Well, see, there’s another assertion I’m not prepared to accept - that the timeframe has been too short for it to have been biological. A lot of scientists think evolution works a lot faster than we used to think. Some scientists think that human brains have even changed in the last several hundred years, as moving from agrarian professions to mentally demanding ones favors intelligence more than before.

One of the leading theories about changing from hunter/gatherers to settlers who could engage in large economies is that *genetic *changes occurred that allowed unrelated people to trust each other, and resulted in a very successful strategic shift.

Basically, a hypothesized ‘religion’ gene. For instance, other animals don’t have a concept of stealing being wrong - they don’t recognize ownership. For instance 2, primitive humans probably didn’t trust anybody else outside family, but now that there’s a belief in an invisible spirit watching everything everyone does, well, it seems a lot safer to interact with others - to at least *try *it.

I lay 99.9 to 0.1 odds that what actually happened was an expansion (in many places) of the set of groups defined as the ‘tribe’. In cases where this has not happened, emnities continue to run high.

And I have serious doubt in the existence of a ‘religion gene’ - if it exists, wherefor atheism?

As noted I’m hard pressed to think of anything where genetics might be an explanation where there isn’t some obvious other reason for the phenomena - which makes your argument look like a “gene of the gaps” approach. Can you name any aspect of societal improvement that can not be explained by a simple societal-development explanation?

If you define how we test that, I’ll take those odds. But it’s beside the point - ‘tribe’ already presumes unrelated males living together.

Perhaps - give me a better definition of ‘societal improvement.’ But perhaps not, because your definition of societal improvement might be explainable by societal-development by definition.

At any rate, it strikes me as the wrong question. If somebody does identify a gene that explains the behavior, even if societal-development could explain it, it shouldn’t be the default explanation.

There are some traits of humans that have clearly been changed by evolution in the last several thousand years - lactose tolerance where cattle were domesticated, skin color varying based on relative sunlight, etc. Would you agree there’s no societal-developmental explanation for these?

Evolutionary pressure can explain some things, why not others?

When we move to the area of behavior, should we preclude an evolutionary adaptation just because another explanation exists?

I don’t know why, but not long ago I happened to think of the Cain and Abel story, specifically the part where Cain, having just confessed, more or less, to the murder, and therefore told that he is condemned to wander the Earth. He complains, “But anyone who finds me will kill me!”–“Not so”, says the big guy…you know the rest. What startled me was the realization that this story probably goes back to very primitive times when there was no law as such. If someone was guilty, or you thought he was guilty, you could kill him. I think also the story was an attempt to explain the origin of law and justice as things which needed to be separated out from the emotions of people.

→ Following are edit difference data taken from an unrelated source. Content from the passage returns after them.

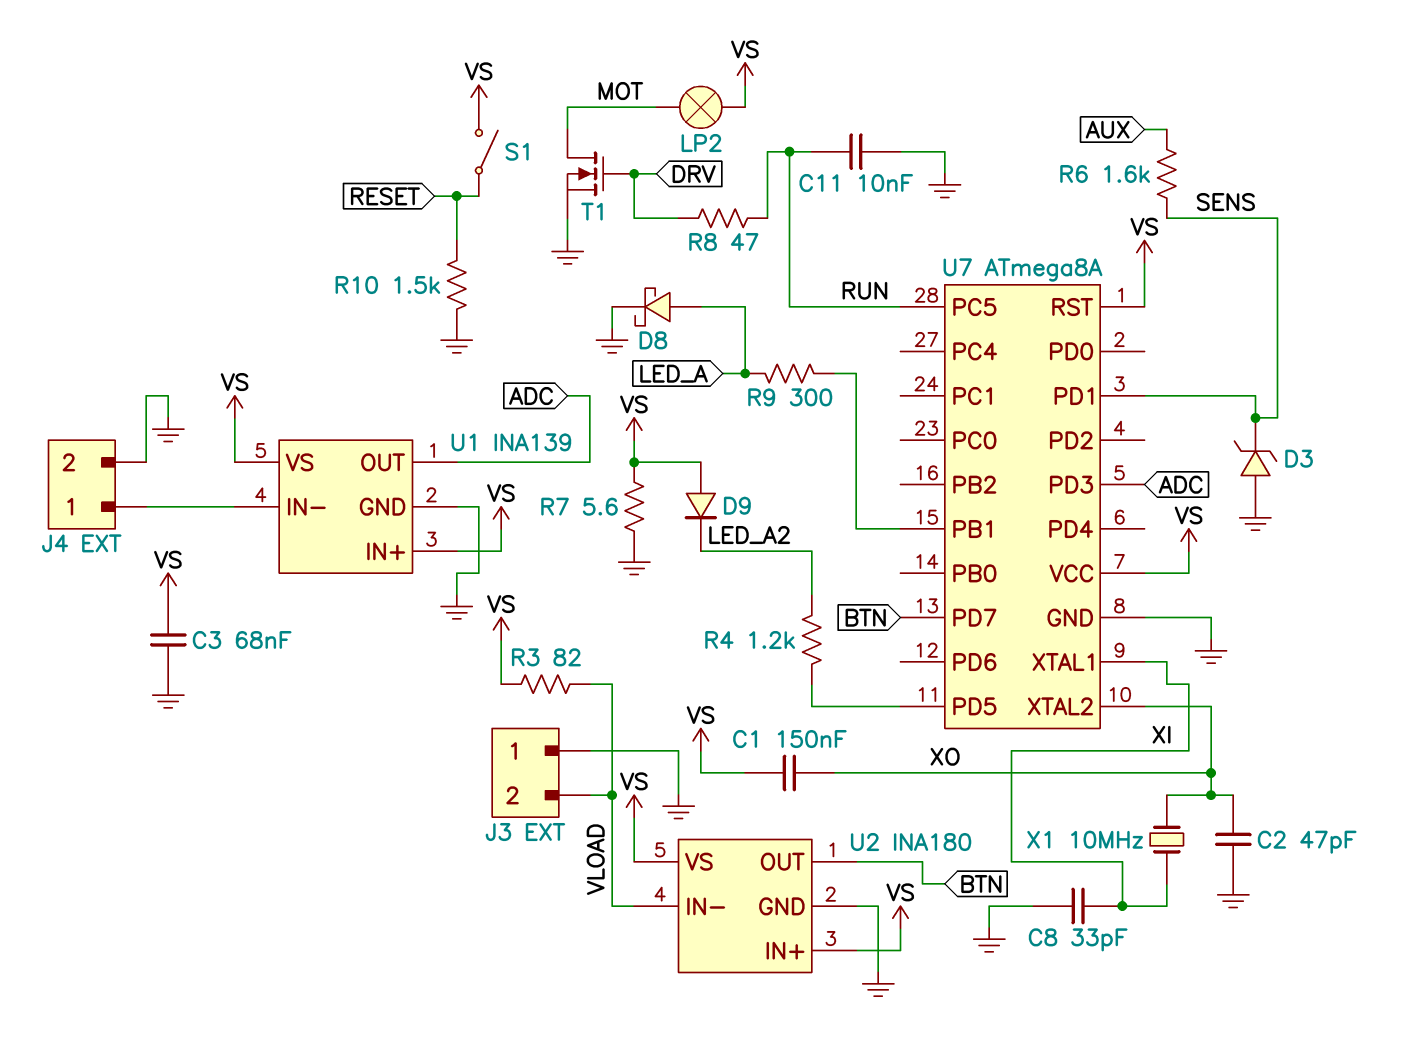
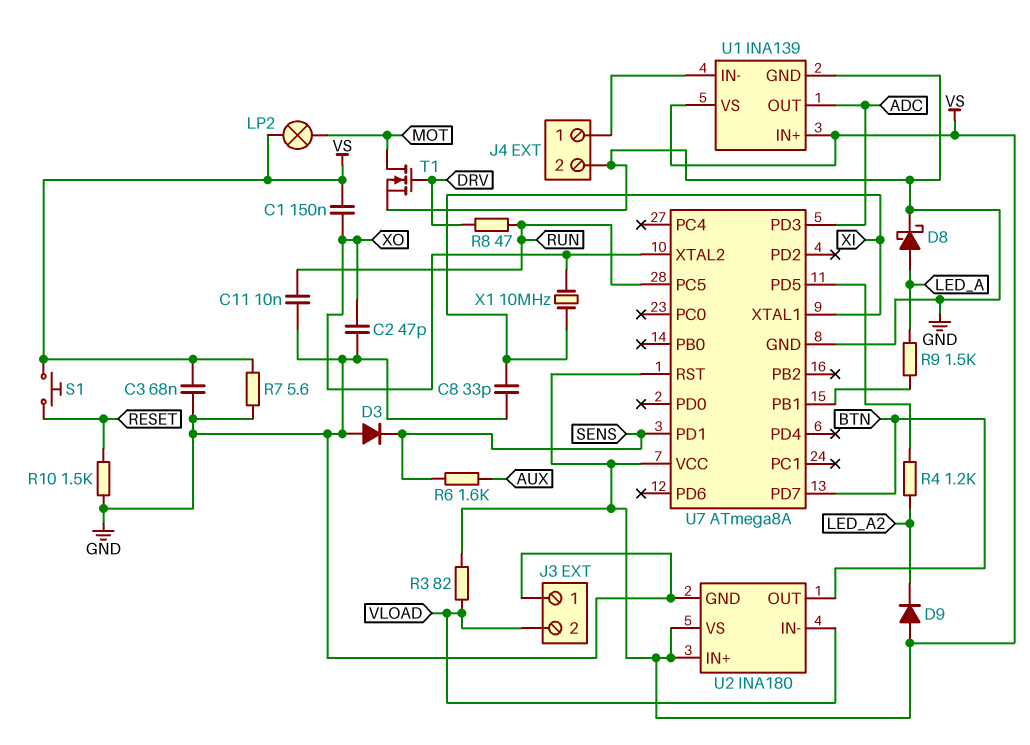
D3: zener (A GND, K SENS) -> diode (A GND, K SENS)
R9: 300 (LED_A, U7/PB1) -> 1.5k (LED_A, U7/PB1)
S1: switch (RESET, VS) -> button (RESET, VS)

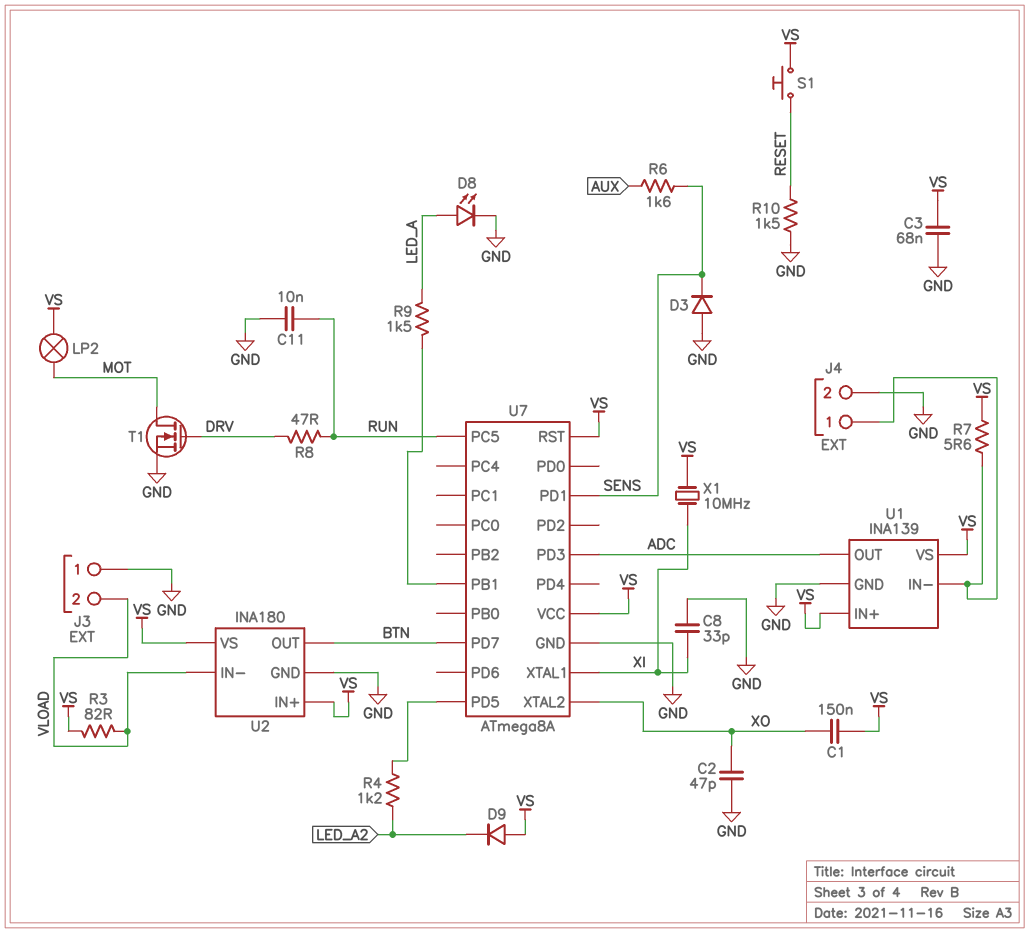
D8: schottky (A LED_A, K GND) -> LED (A LED_A, K GND)
R7: 5.6 (GND, VS) -> 5.6 (J4/1, VS)
X1: 10MHz (XI, XO) -> 10MHz (VS, XI)

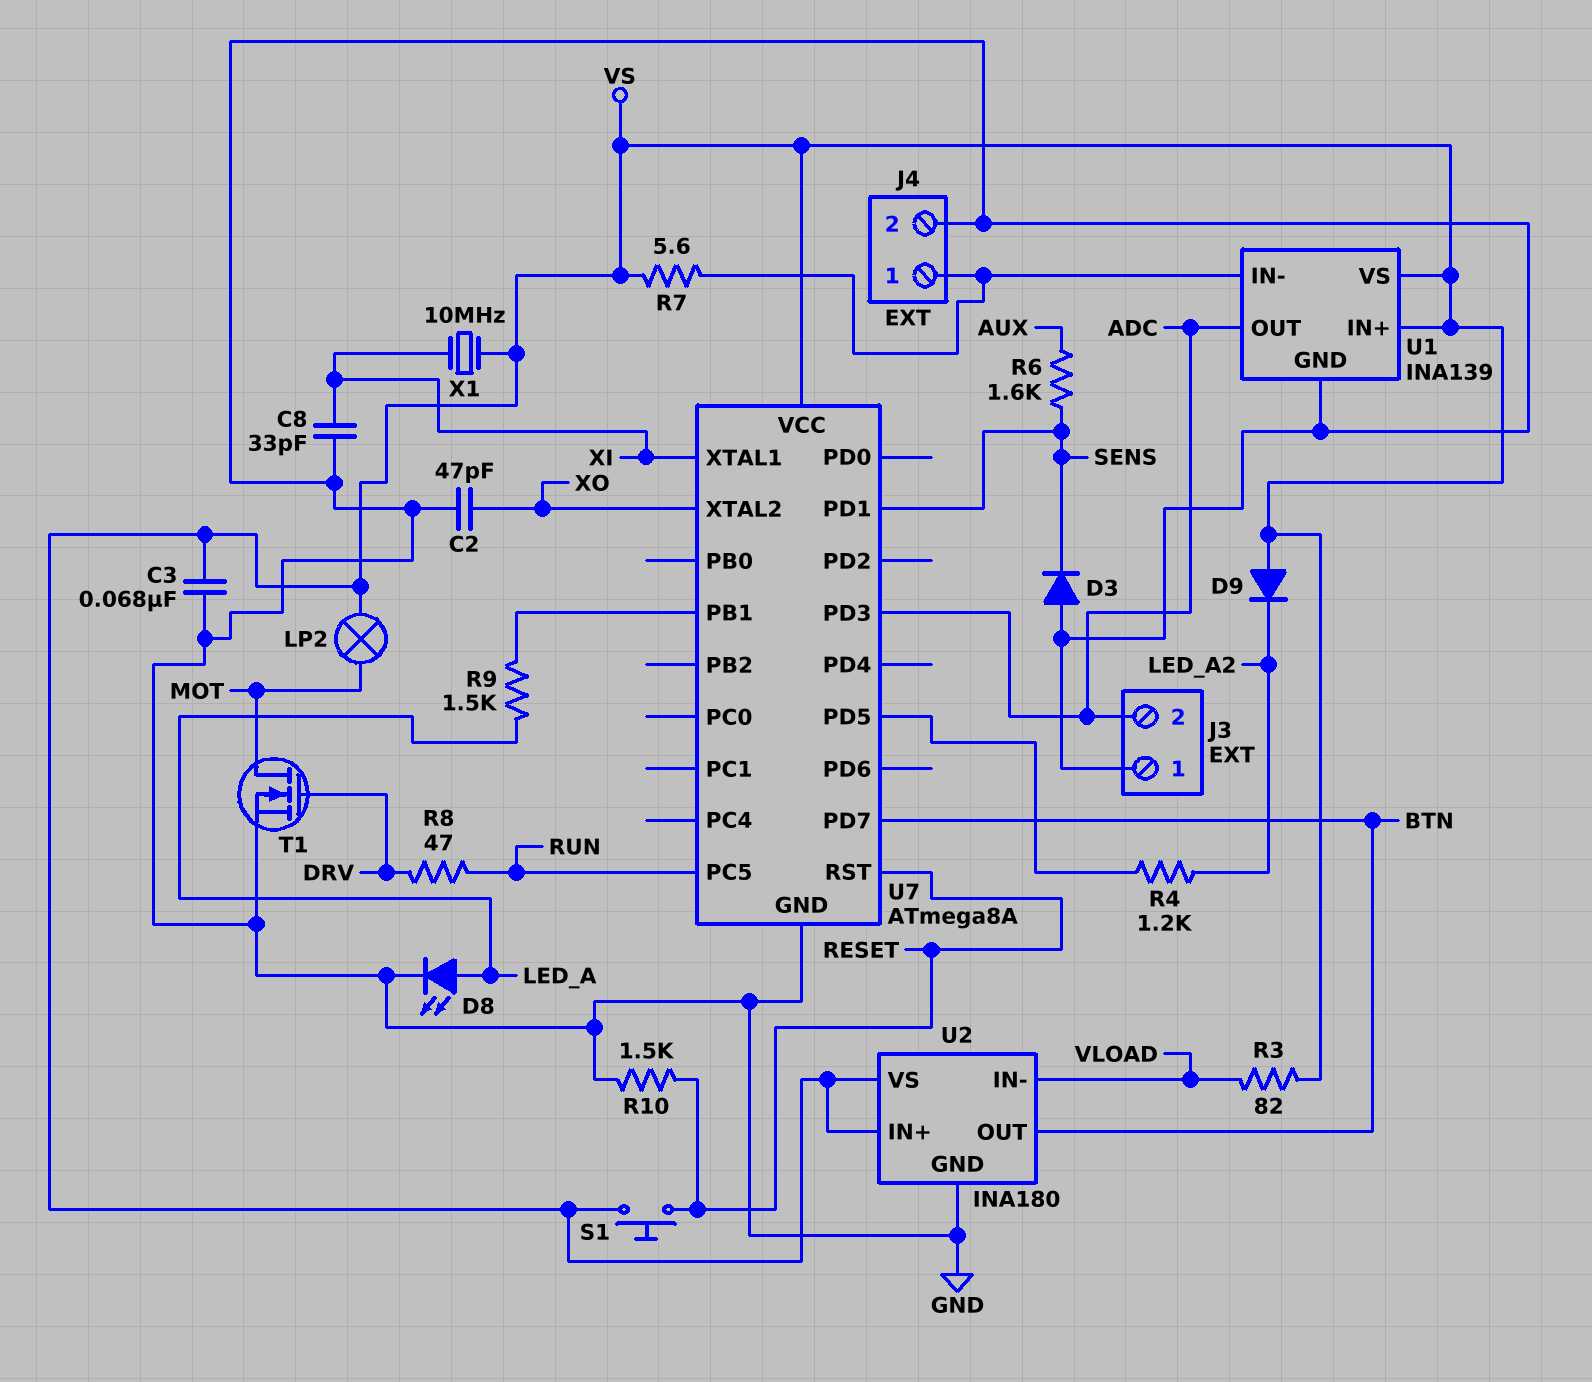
C1: 150nF (VS, XO) -> none
C11: 10nF (GND, RUN) -> none
J3 pin 2: VLOAD -> ADC
U7 pin RST: VS -> RESET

It is difficult to say yes, or no. In some ways yes, in some ways no. Some things are better, some worse, as an example: I remember living in Chicago and didn’t even lock our door (1950’s), now one has to lock up every thing cars etc. I could ride the el or subway at midnight and feel safe…I wouldn’t now.

Then there were less people, news was slower. We didn’t know what was going on even in the next town so if there was crime etc. we didn’t hear about it, Now we get the news from all over the world. But I often wonder if the percentage of people are just as good (or bad) as they were then.

History seems to bear out the fact that man’s inner self is about the same. I think society has made it easier to accept things that were considered wrong in years past and some things that were accepted are not accepted now.